[[ GIVEN ENTRIES, beginning ]]

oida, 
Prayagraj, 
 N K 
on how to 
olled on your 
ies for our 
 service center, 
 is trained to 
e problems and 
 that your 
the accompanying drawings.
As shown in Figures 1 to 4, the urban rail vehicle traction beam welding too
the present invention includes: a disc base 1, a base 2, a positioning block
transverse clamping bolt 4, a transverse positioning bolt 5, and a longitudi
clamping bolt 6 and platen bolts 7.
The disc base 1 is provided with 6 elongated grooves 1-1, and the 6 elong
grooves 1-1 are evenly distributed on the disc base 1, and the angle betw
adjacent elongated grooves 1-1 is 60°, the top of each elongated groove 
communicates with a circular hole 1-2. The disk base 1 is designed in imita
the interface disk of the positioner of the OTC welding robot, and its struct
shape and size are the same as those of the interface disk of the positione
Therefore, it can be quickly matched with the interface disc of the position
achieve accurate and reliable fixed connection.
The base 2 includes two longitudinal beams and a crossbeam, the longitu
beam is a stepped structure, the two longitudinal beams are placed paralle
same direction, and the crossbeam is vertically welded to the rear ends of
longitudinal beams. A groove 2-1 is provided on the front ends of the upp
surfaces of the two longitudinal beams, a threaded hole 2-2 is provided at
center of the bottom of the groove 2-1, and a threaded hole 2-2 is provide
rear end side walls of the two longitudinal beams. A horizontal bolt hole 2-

[[ GIVEN ENTRIES, end ]]

• [BRIEF]: For the string "disk", show each line of the listing where it appears.

• [RESPONSE TO THE EXERCISE]:
communicates with a circular hole 1-2. The disk base 1 is designed in imita
the interface disk of the positioner of the OTC welding robot, and its struct
shape and size are the same as those of the interface disk of the positione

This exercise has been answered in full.